- Born: October 30, 1944 Villarino de los Aires, Province of Salamanca, Spain
- Died: May 23, 2009 (aged 64) Madrid, Spain
- Occupation: Journalist

= José-Miguel Ullán =

Spanish journalist

José-Miguel Ullán (October 30, 1944 – May 23, 2009) was a Spanish television journalist, writer and poet.

==Early life==
Ullán was born in Villarino de los Aires, Salamanca. He studied liturite in Madrid. During the final decade of the Francoist Spain, Ullán fled to Paris and began working as a writer and journalist for the French broadcaster ORTF, there he worked with other writers including Pierre Vilar, Roland Barthes and Lucien Goldmann.

==Career==

===Journalism career===
After the death of the Spanish caudillo Francisco Franco in 1975, Ullán returned to his native Spain and began working for the Spanish broadcaster Televisión Española and began broadcasting for various television programmes which included TVE commentary for the Eurovision Song Contest, twice in 1983 and 1984. In addition from 1985 Ullán was a regular host on Radio Nacional de España, in which he hosted the show Otra canción y Acércate más.

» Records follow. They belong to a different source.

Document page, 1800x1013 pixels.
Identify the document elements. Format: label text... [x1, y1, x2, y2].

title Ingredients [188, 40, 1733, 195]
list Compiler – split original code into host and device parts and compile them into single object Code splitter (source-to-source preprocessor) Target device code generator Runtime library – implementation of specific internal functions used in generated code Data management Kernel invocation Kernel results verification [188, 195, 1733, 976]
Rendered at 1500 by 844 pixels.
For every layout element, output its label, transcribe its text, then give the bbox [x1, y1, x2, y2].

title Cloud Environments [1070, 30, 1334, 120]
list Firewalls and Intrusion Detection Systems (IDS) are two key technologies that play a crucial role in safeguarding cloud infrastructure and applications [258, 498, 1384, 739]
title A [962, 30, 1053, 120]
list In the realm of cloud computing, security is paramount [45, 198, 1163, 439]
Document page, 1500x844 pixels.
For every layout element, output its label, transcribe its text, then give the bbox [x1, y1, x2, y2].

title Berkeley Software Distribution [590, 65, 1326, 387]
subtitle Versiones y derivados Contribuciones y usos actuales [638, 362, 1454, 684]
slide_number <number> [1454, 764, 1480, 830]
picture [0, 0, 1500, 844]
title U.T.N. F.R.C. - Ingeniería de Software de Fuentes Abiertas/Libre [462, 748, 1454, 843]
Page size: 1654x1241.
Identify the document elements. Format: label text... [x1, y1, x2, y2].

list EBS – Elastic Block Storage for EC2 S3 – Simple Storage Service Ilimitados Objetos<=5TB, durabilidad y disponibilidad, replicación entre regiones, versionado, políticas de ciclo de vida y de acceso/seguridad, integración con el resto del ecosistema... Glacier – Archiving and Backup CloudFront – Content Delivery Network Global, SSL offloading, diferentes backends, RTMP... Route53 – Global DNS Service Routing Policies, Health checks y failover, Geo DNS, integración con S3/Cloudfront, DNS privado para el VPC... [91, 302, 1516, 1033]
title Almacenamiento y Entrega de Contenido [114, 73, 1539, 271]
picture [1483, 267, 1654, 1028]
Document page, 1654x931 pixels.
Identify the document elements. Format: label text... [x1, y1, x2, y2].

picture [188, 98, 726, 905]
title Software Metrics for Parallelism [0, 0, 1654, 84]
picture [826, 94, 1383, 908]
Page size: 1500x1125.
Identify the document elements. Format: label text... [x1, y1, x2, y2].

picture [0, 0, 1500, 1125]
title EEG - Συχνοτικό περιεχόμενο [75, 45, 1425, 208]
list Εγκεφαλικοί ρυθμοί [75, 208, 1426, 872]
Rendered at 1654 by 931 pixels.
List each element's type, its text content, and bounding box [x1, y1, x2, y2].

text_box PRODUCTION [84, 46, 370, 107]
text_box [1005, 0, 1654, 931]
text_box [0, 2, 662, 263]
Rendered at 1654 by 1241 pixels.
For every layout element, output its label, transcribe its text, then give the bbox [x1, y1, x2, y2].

In addition he was a regular writer for the newspapers Diario 16 and El País

===Bibliophile career===
Ullán wrote poems on several artists, they are displayed at Museum of Modern Art, Museo Nacional Centro de Arte Reina Sofía and Bibliothèque nationale de France.

===Work with musicians===
Ullán was a close friend of the singer Luis de Pablo, Pablo once invited Ullán to write articles on his music. Ullán wrote about several of his albums which included Pocket Zarzuela.

==Death==
On May 23, 2009, whilst living in Madrid, Ullán unexpectedly died at the age of 64.